SET TASK A: List every column name that appears in the excerpt on SQL joins.

The result table, which is the Cartesian product of the EMPLOYEE and COMPENSATION tables, contains considerable redundancy.

An equi-join is a basic join with a WHERE clause containing a condition specifying
that the value in one column in the first table must be equal to the value
of a corresponding column in the second table. Applying an equi-join to the
example tables from the previous section brings a more meaningful result:

SELECT *
FROM EMPLOYEE, COMPENSATION
WHERE EMPLOYEE.EmpID = COMPENSATION.Employ ;

The natural join is a special case of an equi-join. In the WHERE clause of an equijoin,a column from one source table is compared with a column of a second source table for equality. The two columns must be the same type and length and must have the same name. In fact, in a natural join, all columns in one table that have the same names, types, and lengths as corresponding columns
in the second table are compared for equality.

Imagine that the COMPENSATION table from the preceding example has
columns EmpID, Salary, and Bonus rather than Employ, Salary, and Bonus.

INPUT MATERIAL:
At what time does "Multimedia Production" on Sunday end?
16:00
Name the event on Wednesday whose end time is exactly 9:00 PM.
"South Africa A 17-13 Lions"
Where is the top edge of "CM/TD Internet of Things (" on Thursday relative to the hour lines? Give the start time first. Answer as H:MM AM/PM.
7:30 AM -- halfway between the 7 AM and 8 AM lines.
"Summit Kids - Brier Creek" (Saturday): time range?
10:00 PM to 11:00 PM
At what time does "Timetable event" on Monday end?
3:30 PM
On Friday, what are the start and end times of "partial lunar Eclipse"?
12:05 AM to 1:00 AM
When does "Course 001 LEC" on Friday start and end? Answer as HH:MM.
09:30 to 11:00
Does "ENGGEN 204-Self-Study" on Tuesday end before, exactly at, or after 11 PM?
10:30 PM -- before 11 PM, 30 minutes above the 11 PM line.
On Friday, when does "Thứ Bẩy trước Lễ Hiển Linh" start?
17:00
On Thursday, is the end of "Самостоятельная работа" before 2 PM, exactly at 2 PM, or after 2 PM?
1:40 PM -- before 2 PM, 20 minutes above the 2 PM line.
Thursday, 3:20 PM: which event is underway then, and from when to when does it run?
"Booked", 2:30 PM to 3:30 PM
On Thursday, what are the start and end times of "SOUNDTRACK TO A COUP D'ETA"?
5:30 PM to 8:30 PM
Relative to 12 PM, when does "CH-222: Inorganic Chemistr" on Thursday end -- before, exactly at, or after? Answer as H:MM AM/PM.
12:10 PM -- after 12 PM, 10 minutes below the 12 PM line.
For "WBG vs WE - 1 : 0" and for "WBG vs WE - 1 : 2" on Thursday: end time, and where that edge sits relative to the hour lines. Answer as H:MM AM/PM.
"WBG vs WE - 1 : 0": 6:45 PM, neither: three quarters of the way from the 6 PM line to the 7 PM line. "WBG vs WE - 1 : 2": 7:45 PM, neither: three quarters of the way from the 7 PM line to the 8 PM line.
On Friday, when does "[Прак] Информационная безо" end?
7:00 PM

SET TASK B: Output the records as a JSON list of strings, one string per line and with blank lines omitted, covering the line with "On Thursday, what" through the last line of the records.

TASK RESPONSE A: EmpID, Employ, Salary, Bonus

TASK RESPONSE B:
[
  "On Thursday, what are the start and end times of \"SOUNDTRACK TO A COUP D'ETA\"?",
  "5:30 PM to 8:30 PM",
  "Relative to 12 PM, when does \"CH-222: Inorganic Chemistr\" on Thursday end -- before, exactly at, or after? Answer as H:MM AM/PM.",
  "12:10 PM -- after 12 PM, 10 minutes below the 12 PM line.",
  "For \"WBG vs WE - 1 : 0\" and for \"WBG vs WE - 1 : 2\" on Thursday: end time, and where that edge sits relative to the hour lines. Answer as H:MM AM/PM.",
  "\"WBG vs WE - 1 : 0\": 6:45 PM, neither: three quarters of the way from the 6 PM line to the 7 PM line. \"WBG vs WE - 1 : 2\": 7:45 PM, neither: three quarters of the way from the 7 PM line to the 8 PM line.",
  "On Friday, when does \"[Прак] Информационная безо\" end?",
  "7:00 PM"
]